==== EXCERPT TO READ

After this the gateway goes up and functionality is restored. As I said in the thread start, if I manually release and renew IP on WAN when I notice that I've lost internet connection, it does this last part immediately instead of waiting a long time before asking 255.255.255.255.
Any ideas on why this is? If I could just make renew IP on 255.255.255.255 as soon as WAN gateway goes down, the problem would be, if not solved, radically less severe.
EDIT: Additionally, the ISP provided router/modem has internet connection throughout this process, so there's no real "outage", so to speak.
-
it will not be easy....
the key issue on the subject is this:
It is clear that this is not a pfSense problem as pfSense does the thing and broadcast its requests.
so the ISP router / modem is also UP
the next question is what kind of pfSense hardware do you have?
the NIC in particular may be of interest -
@DaddyGo said in Losing WAN connection intermittently:
The solution was to set the interface speed negotiation from auto to fixed.
I trust you set it to fixed at both ends. You shouldn't set it to fixed at one end only. Also, this sounds a bit strange. The connection is negotiated only when the cable is plugged in or a device is turned on. If it happens at any other time, it would indicate a problem somewhere.
-
Well, it might very well be something the ISP is doing with the dynamic (but public) IP that I get from them, and that this does not work with pfsense for some reason. The ISP router/modem (in bridge mode) works, so whatever they are doing, their own hardware handles it fine.
My pfsense hardware is a dedicated machine only running pfsense, mini-itx board (MP-T3460-D2500CC), two ethernet ports I believe are Intel NICs. 4GB ram, 60 GB SSD, an additional PCI card with dual Intel NICs. This machine has been in use since 2013, and these problems started to occur this year.
Why does pfsense first make DHCPREQUEST to one address, but after a while changes to another?
-
@JKnott said in Losing WAN connection intermittently:
I trust you set it to fixed at both ends.
of course at both ends...
this is basically caused by the minimal incompatibility of the ethernet controllers
think of the great, super, frenetic Realtek miracles....
ok then:
so, we use a Raisecom GPON system to serve multiple of our customer
https://www.raisecom.com/product/gpon-sfu-ont-0this ONT miracle, equipped with a Realtek ethernet controlle and has compatibility issues with the Intel i210-AT controller
(so we either replace hundreds of ONTs or solve this issue as we can)
BTW:
anyway the ISCOM system is damn good just shit on the ONT theme
(of course, not all endpoints are Intel versus ONT Realtek eth.the above, was experimented with the manufacturer...
-
One would think that an Ethernet negotiation issue would cause a solid problem, not intermittent. Is there something triggering a disconnect/reconnect? Does the link show down? Also, an intermittent failure shouldn't cause DHCP problems, unless it's long enough for the lease to expire.
-
@comatose_tortoise said in Losing WAN connection intermittently:
Why does pfsense first make DHCPREQUEST to one address, but after a while changes to another?
Do you have a packet capture of the full DHCP sequence?
-
Ok, so now I changed the NIC for my WAN to one I know for sure is an Intel NIC.
@JKnott said in Losing WAN connection intermittently:
@comatose_tortoise said in Losing WAN connection intermittently:
Why does pfsense first make DHCPREQUEST to one address, but after a while changes to another?
Do you have a packet capture of the full DHCP sequence?

========

## REQUIREMENTS:
1. In the thread about losing the WAN connection intermittently, what setting change is quoted as the solution?
2. List every hardware component that the thread about losing the WAN connection gives for the dedicated pfSense machine.
3. Continue the forum thread about losing the WAN connection intermittently, starting after its last line.

==== GIVEN INFORMATION

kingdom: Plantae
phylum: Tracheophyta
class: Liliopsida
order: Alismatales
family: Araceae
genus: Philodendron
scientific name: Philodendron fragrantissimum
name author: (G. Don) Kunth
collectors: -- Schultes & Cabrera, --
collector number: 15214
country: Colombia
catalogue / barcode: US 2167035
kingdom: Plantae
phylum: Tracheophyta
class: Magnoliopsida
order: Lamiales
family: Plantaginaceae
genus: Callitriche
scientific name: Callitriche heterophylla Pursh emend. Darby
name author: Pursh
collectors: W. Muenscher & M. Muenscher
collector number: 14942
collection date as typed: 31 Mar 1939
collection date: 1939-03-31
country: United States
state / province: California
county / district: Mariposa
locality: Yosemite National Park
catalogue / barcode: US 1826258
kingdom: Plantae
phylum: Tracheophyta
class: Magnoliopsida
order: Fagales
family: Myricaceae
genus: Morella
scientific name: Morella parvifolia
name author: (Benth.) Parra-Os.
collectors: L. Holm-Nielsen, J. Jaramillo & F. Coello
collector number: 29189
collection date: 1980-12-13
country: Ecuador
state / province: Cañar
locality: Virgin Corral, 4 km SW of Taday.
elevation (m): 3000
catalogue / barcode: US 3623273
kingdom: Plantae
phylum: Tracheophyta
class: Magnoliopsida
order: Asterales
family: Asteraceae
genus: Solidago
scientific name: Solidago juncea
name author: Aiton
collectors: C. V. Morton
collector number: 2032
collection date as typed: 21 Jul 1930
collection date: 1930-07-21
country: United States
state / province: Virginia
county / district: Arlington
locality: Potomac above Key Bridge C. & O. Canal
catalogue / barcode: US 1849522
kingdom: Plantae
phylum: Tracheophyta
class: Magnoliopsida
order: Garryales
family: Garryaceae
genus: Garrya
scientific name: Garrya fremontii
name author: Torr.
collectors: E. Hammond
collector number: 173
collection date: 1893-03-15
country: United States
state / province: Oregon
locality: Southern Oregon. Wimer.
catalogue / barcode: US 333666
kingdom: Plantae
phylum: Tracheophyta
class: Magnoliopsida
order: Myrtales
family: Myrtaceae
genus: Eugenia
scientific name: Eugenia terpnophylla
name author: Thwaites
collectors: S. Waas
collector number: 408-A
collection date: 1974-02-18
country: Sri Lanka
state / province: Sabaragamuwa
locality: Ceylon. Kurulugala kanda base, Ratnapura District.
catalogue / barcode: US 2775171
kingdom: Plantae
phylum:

========

## RESULTS BY TASK:
1. Setting the interface speed negotiation from auto to fixed.

2.
- A mini-ITX board (MP-T3460-D2500CC)
- Two ethernet ports, believed to be Intel NICs
- 4GB of RAM
- A 60 GB SSD
- An additional PCI card with dual Intel NICs

3.
Nope, never done that. I'll try to look into it. But I guess I would need to do it at the exact moment the error occurs? Could be problematic due to the intermittent behavior.
-
I didn't see this mentioned or suggested yet, so I'll be that guy... you did check the cable between pfSense and the modem? If you have no way of checking it, replace it with a known good cable.
-
That depends on how you do it. If you use Packet Capture, it would be difficult to catch the first half, though you might be able to if you do a release/renew. The other way is to use a data tap, as I mentioned above, then reboot pfSense to get the initial sequence and as many renews as you want. One advantage of this method, using Wireshark, is you can watch what's happening, without stopping the capture. On the negative side, if it really is a NIC negotiation issue, this might mask it.
-
@JKnott said in Losing WAN connection intermittently:
Is there something triggering a disconnect/reconnect?
Who knows deeply the Realtekโs inner world?
The fact is, causes intermittent problems as we are already past this examination and I have read about similar problems in on the other forums.What do you think of a periodic heat run?
(since it starts with a significant packet loss and not basically with dhcp problem)something more came to mind because the ISP is not a god:
our other typical case is with Telecom (HU) ISP DOCSIS Cisco CMTS and edgeQAM, using the DHCP allocation method...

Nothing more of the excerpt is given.